The software Matlab (version 2021a; MathWorks, Natick, MA, USA) was utilized to develop the data processing program. The 3dx.format file obtained from the Optotrak Certus motion analysis system was processed so as to obtain the coordinates of the maximum absolute position of each vertebral segment and as well as the percentage of the ROM of each segment over the ROM of the whole segment. In essence, the data were normalized, and the specific calculation principle could be expressed as follows: ω_ROM = 100 × S_ROM/T_ROM, where S_ROM represented the ROM of a specific segment, T_ROM represented the ROM of the entire cervical spine segments from C₂ to T₁, and ω_ROM represented the percentage of the ROM of a single segment in the overall ROM of the cervical spine [15,19].

Statistical analysis was performed on the percentage values of the ROM for each segment of each specimen under various working conditions, which were outputted from Matlab. Excel (version 2023; Microsoft Corp, Redmond, WA, USA) software was utilized to calculate the mean value of the percentage and the standard deviation. The aforementioned data were subsequently represented in the form of histograms for visual statistical analysis using Origin (version 2023; OriginLab, Hampden, MA, USA) data processing software. One-way analysis of variance (One-way ANOVA) was conducted between the experimental group and the control group using IBM SPSS Statistics software (version 26.0; IBM Corp, Armonk, NY, USA) [20]. A statistically significant difference was deemed to exist between the two data groups when the ANOVA significance level was set at p < 0.05; conversely, no statistically significant difference was considered between the two groups of data [20,21].

What you will do —
• a. Decide whether each statement below agrees with the data-processing text above. For each, answer yes or no and quote the words of the text that decide it.
(i) Excel was used to compute the mean and standard deviation of the percentage values.
(ii) The histograms were produced in Matlab.
(iii) A difference counted as statistically significant at p < 0.01.
• b. Reproduce word for word the part of the data-processing text above that starts with "The software Matlab" and goes on through "cervical spine [15,19].".

Information —
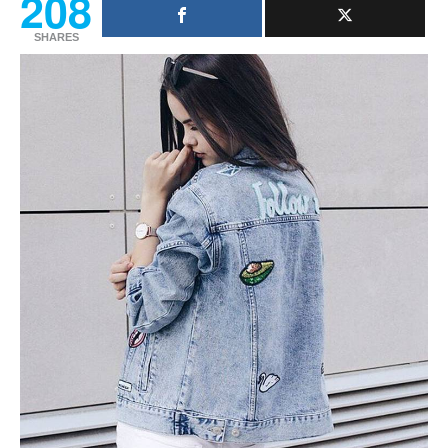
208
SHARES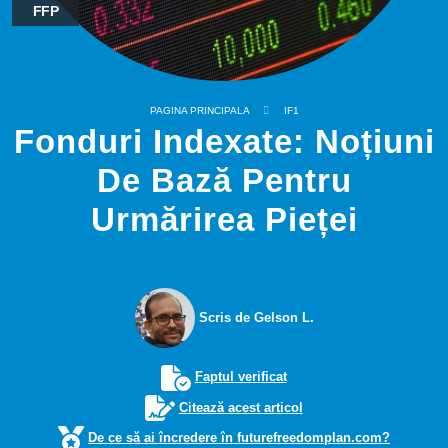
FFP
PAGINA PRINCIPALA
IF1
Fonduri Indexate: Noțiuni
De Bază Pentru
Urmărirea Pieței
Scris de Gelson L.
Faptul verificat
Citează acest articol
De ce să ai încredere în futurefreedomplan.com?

...

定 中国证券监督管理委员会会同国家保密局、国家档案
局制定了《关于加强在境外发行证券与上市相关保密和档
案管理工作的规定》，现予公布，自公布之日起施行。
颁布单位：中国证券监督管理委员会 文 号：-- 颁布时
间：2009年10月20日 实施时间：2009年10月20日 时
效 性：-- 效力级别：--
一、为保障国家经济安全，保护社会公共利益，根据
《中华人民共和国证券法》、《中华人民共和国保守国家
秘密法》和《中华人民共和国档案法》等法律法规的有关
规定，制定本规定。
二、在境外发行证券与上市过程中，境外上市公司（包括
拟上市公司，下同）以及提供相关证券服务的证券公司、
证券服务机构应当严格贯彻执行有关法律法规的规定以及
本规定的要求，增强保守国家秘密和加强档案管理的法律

...

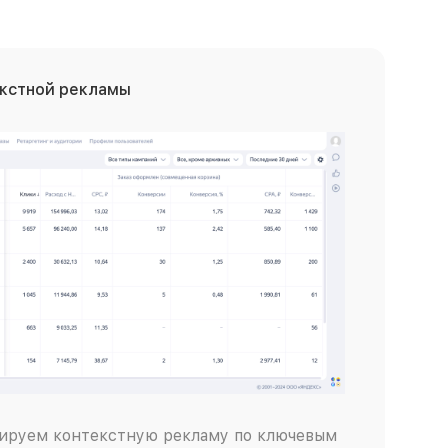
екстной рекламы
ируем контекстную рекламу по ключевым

Task results —
• a.
(i) Yes: "Excel (version 2023; Microsoft Corp, Redmond, WA, USA) software was utilized to calculate the mean value of the percentage and the standard deviation."
(ii) No: "The aforementioned data were subsequently represented in the form of histograms for visual statistical analysis using Origin (version 2023; OriginLab, Hampden, MA, USA) data processing software."
(iii) No: "A statistically significant difference was deemed to exist between the two data groups when the ANOVA significance level was set at p < 0.05"

• b.
The software Matlab (version 2021a; MathWorks, Natick, MA, USA) was utilized to develop the data processing program. The 3dx.format file obtained from the Optotrak Certus motion analysis system was processed so as to obtain the coordinates of the maximum absolute position of each vertebral segment and as well as the percentage of the ROM of each segment over the ROM of the whole segment. In essence, the data were normalized, and the specific calculation principle could be expressed as follows: ω_ROM = 100 × S_ROM/T_ROM, where S_ROM represented the ROM of a specific segment, T_ROM represented the ROM of the entire cervical spine segments from C₂ to T₁, and ω_ROM represented the percentage of the ROM of a single segment in the overall ROM of the cervical spine [15,19].